Through experimentation we chose 20.0 for this tutorial, but in practice you would implement a cross-validation procedure over a range of lambda values and then select the best for your data. A notebook showing this process is avalailble on the FEEMS github: FEEMS Cross-Validation

Plot the fitted model

Finally, we can replot the fitted model using the inferred edge weights to show patterns of spatial connectivity. Darker edges show migration that departs from a model of Isolation by Distance with brown edges indicating ‘barriers’, blue edges indicate ‘corridors’, and white edges showing regions that fit a model isolation by distance.

fig = plt.figure(dpi=300) 

ax = fig.add_subplot(1, 1, 1, projection=projection) 
v = Viz(ax, sp_graph, projection=projection, edge_width=0.5, 
    edge_alpha=1, edge_zorder=100, sample_pt_size=20, 
    obs_node_size=7.5, sample_pt_color="black", 
    cbar_font_size=10, abs_max=0.5) 
v.draw_map() 
v.draw_edges(use_weights=True) 
v.draw_obs_nodes(use_ids=False) 

png

Save the FEEMS result to a file

You can use the matplotlib fuction savefig() to save the FEEMS results to a file. savefig() supports several different common formats (like .svg, .pdf, .png and some others) and it determines the appropriate file type to save as based on the file extension that you specify.

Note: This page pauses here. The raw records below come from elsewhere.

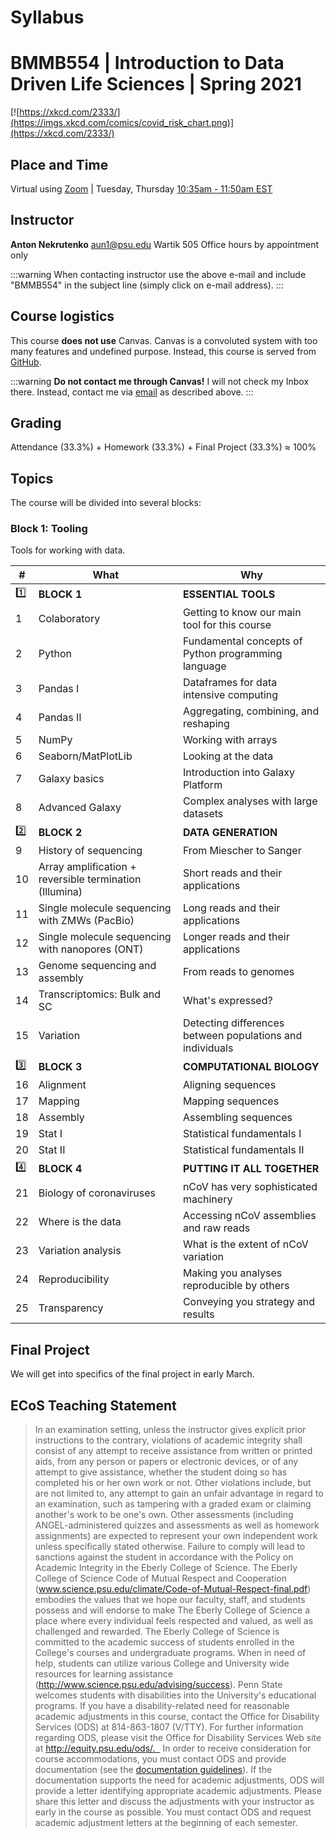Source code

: # Syllabus

# BMMB554 | Introduction to Data Driven Life Sciences | Spring 2021

[![https://xkcd.com/2333/](https://imgs.xkcd.com/comics/covid_risk_chart.png)](https://xkcd.com/2333/)

## Place and Time

Virtual using [Zoom](https://psu.zoom.us/j/432588759?pwd=M2NWR2ZtbEs4ZFEwZVByeU9JaFdQQT09) | Tuesday, Thursday [10:35am - 11:50am EST](https://www.timeanddate.com/)


## Instructor

**Anton Nekrutenko**
[aun1@psu.edu](mailto:aun1@psu.edu?Subject=BMMB554)
Wartik 505
Office hours by appointment only

:::warning
When contacting instructor use the above e-mail and include "BMMB554" in the subject line (simply click on e-mail address).
:::

## Course logistics

This course **does not use** Canvas. Canvas is a convoluted system with too many features and undefined purpose. Instead, this course is served from [GitHub](https://github.com/nekrut/BMMB554/wiki). 


:::warning
**Do not contact me through Canvas!** I will not check my Inbox there. Instead, contact me via [email](mailto:aun1@psu.edu?Subject=BMMB554) as described above.
:::

## Grading

Attendance (33.3%) + Homework (33.3%) + Final Project (33.3%)  &#8776; 100%

## Topics

The course will be divided into several blocks:

### Block 1: Tooling

Tools for working with data.

| # | What | Why |
|---|------|-----|
| :one: | **BLOCK 1** | **ESSENTIAL TOOLS** |
| 1 | Colaboratory | Getting to know our main tool for this course |
| 2 | Python | Fundamental concepts of Python programming language |
| 3 | Pandas I | Dataframes for data intensive computing |
| 4 | Pandas II | Aggregating, combining, and reshaping |
| 5 | NumPy| Working with arrays |
| 6 | Seaborn/MatPlotLib | Looking at the data |
| 7 | Galaxy basics | Introduction into Galaxy Platform |
| 8 | Advanced Galaxy | Complex analyses with large datasets |
| :two: | **BLOCK 2** | **DATA GENERATION** |
| 9 | History of sequencing | From Miescher to Sanger |
| 10 | Array amplification + reversible termination (Illumina) | Short reads and their applications |
| 11 | Single molecule sequencing with ZMWs (PacBio) | Long reads and their applications |
| 12 | Single molecule sequencing with nanopores (ONT) | Longer reads and their applications |
| 13 | Genome sequencing and assembly | From reads to genomes |
| 14 | Transcriptomics: Bulk and SC | What's expressed? |
| 15 | Variation | Detecting differences between populations and individuals |  
| :three:   | **BLOCK 3** | **COMPUTATIONAL BIOLOGY** |
| 16 | Alignment | Aligning sequences |
| 17 | Mapping | Mapping sequences |
| 18 | Assembly | Assembling sequences | 
| 19 | Stat I | Statistical fundamentals I |
| 20 | Stat II | Statistical fundamentals II |
| :four: | **BLOCK 4** | **PUTTING IT ALL TOGETHER** |
| 21 | Biology of coronaviruses | nCoV has very sophisticated machinery |
| 22 | Where is the data | Accessing nCoV assemblies and raw reads |
| 23 | Variation analysis | What is the extent of nCoV variation |
| 24 | Reproducibility | Making you analyses reproducible by others |
| 25 | Transparency | Conveying you strategy and results |

## Final Project

We will get into specifics of the final project in early March.

## ECoS Teaching Statement

>In an examination setting, unless the instructor gives explicit prior instructions to the contrary, violations of academic integrity shall consist of any attempt to receive assistance from written or printed aids, from any person or papers or electronic devices, or of any attempt to give assistance, whether the student doing so has completed his or her own work or not. Other violations include, but are not limited to, any attempt to gain an unfair advantage in regard to an examination, such as tampering with a graded exam or claiming another's work to be one's own. Other assessments (including ANGEL-administered quizzes and assessments as well as homework assignments) are expected to represent your own independent work unless specifically stated otherwise. Failure to comply will lead to sanctions against the student in accordance with the Policy on Academic Integrity in the Eberly College of Science. The Eberly College of Science Code of Mutual Respect and Cooperation (www.science.psu.edu/climate/Code-of-Mutual-Respect-final.pdf) embodies the values that we hope our faculty, staff, and students possess and will endorse to make The Eberly College of Science a place where every individual feels respected and valued, as well as challenged and rewarded.   The Eberly College of Science is committed to the academic success of students enrolled in the College's  courses and undergraduate programs. When in need of help, students can utilize various College and University wide resources for learning assistance (http://www.science.psu.edu/advising/success). Penn State welcomes students with disabilities into the University's educational programs. If you have a disability-related need for reasonable academic adjustments in this course, contact the Office for Disability Services (ODS) at 814-863-1807 (V/TTY). For further information regarding ODS, please visit the Office for Disability Services Web site at http://equity.psu.edu/ods/.   In order to receive consideration for course accommodations, you must contact ODS and provide documentation (see the [documentation guidelines](http://equity.psu.edu/student-disability-resources/guidelines)). If the documentation supports the need for academic adjustments, ODS will provide a letter identifying appropriate academic adjustments. Please share this letter and discuss the adjustments with your instructor as early in the course as possible. You must contact ODS and request academic adjustment letters at the beginning of each semester.</tt>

So for example to save the results as a .png you can say:

fig.savefig("Seadragon-Feems.png")

And this will save the .png into your ipyrad-workshop directory.

Experiment with different lambda values

With any remaining time you may try changing the value of lamb, rerunning the call to sp_graph.fit() and then replotting, to check by eye how different lambda values change the spatial migration patterns.